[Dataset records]
───
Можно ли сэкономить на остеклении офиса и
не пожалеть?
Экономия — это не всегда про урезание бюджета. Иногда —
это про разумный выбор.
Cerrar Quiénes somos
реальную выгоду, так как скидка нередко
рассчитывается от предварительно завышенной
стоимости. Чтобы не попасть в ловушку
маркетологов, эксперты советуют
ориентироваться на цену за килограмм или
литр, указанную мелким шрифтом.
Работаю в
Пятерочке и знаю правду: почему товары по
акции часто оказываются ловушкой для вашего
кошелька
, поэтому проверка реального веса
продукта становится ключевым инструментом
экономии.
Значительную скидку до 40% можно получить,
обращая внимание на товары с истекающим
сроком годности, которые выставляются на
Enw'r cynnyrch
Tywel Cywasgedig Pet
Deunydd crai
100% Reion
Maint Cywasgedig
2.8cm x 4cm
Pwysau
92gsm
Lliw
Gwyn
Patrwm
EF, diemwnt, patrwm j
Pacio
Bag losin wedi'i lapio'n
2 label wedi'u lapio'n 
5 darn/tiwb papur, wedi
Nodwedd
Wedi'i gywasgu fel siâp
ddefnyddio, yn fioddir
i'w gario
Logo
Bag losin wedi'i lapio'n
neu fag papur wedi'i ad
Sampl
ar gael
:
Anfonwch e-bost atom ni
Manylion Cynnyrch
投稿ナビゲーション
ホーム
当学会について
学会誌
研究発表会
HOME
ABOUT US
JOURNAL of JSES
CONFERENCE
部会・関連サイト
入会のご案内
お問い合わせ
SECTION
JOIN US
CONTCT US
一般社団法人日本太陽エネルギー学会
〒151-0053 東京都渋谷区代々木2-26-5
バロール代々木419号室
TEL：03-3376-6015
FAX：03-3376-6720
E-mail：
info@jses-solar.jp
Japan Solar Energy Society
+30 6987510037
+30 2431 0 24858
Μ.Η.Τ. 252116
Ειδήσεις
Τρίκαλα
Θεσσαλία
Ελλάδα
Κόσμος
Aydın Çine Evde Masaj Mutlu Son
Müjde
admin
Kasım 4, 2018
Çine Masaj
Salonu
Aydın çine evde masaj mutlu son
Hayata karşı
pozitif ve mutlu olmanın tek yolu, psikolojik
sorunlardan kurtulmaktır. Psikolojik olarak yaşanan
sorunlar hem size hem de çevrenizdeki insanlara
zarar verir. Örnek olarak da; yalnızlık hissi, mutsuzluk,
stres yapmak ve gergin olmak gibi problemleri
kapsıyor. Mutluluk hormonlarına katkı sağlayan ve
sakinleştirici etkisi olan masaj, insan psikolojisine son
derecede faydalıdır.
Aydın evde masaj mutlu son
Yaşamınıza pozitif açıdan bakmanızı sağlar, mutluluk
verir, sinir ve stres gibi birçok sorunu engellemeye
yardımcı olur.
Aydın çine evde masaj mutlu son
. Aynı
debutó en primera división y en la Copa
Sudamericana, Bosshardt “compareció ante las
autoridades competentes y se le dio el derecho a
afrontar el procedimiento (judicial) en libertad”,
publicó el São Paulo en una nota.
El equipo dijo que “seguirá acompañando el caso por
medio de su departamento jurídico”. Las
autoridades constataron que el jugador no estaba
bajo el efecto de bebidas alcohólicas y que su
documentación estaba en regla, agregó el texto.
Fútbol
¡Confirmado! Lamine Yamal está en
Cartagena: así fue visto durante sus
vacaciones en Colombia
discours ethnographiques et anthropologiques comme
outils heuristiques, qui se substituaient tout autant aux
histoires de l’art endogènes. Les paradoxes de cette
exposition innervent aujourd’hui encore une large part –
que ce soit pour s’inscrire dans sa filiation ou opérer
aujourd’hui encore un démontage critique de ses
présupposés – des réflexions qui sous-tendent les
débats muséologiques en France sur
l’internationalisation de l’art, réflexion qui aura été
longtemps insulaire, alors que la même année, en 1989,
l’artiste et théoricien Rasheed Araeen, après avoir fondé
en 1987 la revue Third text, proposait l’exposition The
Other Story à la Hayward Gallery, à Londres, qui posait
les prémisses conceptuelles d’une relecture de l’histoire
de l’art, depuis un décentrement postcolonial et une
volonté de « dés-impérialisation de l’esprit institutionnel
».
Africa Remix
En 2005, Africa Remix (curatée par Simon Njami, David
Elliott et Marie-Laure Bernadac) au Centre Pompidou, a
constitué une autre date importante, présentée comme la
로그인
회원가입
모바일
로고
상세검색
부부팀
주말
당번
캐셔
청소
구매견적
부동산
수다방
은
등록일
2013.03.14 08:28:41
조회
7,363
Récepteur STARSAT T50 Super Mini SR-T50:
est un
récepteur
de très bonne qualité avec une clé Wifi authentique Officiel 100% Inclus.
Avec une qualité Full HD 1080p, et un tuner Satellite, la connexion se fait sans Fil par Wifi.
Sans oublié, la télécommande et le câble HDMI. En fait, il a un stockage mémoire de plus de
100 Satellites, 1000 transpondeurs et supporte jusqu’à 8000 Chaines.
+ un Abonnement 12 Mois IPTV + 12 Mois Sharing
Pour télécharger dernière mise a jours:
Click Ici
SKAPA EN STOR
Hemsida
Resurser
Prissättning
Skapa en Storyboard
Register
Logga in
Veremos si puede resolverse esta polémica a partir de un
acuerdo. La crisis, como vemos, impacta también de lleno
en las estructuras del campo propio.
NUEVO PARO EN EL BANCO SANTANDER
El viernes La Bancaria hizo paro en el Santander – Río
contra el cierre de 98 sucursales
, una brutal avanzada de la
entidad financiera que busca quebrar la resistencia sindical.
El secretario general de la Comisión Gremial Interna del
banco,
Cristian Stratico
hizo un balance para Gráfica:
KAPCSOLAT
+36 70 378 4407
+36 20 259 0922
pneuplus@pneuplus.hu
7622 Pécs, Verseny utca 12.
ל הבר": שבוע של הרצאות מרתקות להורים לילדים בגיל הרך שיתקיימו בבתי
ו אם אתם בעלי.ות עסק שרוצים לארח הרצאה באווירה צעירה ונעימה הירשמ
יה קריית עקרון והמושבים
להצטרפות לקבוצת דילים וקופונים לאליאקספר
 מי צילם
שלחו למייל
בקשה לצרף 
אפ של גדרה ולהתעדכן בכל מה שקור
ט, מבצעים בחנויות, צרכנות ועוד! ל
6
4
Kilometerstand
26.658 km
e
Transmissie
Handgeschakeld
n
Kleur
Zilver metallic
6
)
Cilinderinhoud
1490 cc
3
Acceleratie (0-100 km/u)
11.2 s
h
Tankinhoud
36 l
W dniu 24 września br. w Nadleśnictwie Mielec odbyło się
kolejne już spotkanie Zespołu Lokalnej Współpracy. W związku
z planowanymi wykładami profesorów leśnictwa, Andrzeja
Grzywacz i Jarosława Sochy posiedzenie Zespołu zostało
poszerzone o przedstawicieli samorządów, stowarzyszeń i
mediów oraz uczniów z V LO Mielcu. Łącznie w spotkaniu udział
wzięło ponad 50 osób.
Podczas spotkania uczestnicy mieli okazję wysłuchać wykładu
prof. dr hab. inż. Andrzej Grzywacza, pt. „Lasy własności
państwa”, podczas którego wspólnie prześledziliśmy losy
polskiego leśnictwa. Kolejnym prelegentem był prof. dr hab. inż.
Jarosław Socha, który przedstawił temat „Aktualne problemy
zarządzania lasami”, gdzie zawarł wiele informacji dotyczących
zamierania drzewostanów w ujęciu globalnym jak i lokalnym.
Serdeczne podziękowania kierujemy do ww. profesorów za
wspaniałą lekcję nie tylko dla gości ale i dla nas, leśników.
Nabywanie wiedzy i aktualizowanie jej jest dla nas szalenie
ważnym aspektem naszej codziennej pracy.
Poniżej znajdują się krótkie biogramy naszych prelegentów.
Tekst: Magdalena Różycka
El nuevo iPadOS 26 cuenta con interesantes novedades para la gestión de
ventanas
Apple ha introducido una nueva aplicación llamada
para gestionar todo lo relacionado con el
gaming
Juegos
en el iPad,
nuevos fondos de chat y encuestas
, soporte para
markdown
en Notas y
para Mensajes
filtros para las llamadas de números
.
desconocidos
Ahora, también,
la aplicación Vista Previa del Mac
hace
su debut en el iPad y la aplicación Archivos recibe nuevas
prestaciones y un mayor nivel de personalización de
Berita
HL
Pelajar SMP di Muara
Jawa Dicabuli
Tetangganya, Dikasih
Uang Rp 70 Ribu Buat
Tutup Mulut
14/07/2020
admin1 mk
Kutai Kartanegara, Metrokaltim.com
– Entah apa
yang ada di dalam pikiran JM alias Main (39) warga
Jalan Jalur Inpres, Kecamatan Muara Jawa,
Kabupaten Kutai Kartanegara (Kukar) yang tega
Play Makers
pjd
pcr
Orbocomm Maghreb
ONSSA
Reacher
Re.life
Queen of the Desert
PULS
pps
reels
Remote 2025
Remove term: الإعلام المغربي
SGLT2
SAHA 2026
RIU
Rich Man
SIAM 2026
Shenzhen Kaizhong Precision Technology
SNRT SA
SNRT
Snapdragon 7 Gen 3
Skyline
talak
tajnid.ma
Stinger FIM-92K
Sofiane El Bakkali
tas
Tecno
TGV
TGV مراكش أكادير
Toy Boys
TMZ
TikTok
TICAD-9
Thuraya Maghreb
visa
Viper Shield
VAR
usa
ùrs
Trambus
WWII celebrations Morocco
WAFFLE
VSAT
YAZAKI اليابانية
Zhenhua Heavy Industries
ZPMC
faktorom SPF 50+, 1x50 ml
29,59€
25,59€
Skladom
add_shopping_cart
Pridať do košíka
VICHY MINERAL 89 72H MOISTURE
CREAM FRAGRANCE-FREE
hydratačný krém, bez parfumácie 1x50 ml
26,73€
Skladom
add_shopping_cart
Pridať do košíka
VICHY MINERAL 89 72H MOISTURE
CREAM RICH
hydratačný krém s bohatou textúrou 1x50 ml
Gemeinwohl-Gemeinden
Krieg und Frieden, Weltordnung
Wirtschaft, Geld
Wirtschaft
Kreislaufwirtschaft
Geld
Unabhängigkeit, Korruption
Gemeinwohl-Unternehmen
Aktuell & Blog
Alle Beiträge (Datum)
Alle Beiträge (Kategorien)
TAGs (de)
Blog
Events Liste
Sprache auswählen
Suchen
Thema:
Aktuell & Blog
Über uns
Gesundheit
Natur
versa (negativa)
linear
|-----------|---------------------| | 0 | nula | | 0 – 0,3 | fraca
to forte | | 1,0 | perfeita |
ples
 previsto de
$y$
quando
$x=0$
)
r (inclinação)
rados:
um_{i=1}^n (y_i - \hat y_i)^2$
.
───
Your answer should be the lines above, from the line containing "Kabupaten Kutai Kartanegara (Kukar) yang tega" up to and including the line containing "CREAM FRAGRANCE-FREE", reproduced exactly and with nothing else.

Kabupaten Kutai Kartanegara (Kukar) yang tega
Play Makers
pjd
pcr
Orbocomm Maghreb
ONSSA
Reacher
Re.life
Queen of the Desert
PULS
pps
reels
Remote 2025
Remove term: الإعلام المغربي
SGLT2
SAHA 2026
RIU
Rich Man
SIAM 2026
Shenzhen Kaizhong Precision Technology
SNRT SA
SNRT
Snapdragon 7 Gen 3
Skyline
talak
tajnid.ma
Stinger FIM-92K
Sofiane El Bakkali
tas
Tecno
TGV
TGV مراكش أكادير
Toy Boys
TMZ
TikTok
TICAD-9
Thuraya Maghreb
visa
Viper Shield
VAR
usa
ùrs
Trambus
WWII celebrations Morocco
WAFFLE
VSAT
YAZAKI اليابانية
Zhenhua Heavy Industries
ZPMC
faktorom SPF 50+, 1x50 ml
29,59€
25,59€
Skladom
add_shopping_cart
Pridať do košíka
VICHY MINERAL 89 72H MOISTURE
CREAM FRAGRANCE-FREE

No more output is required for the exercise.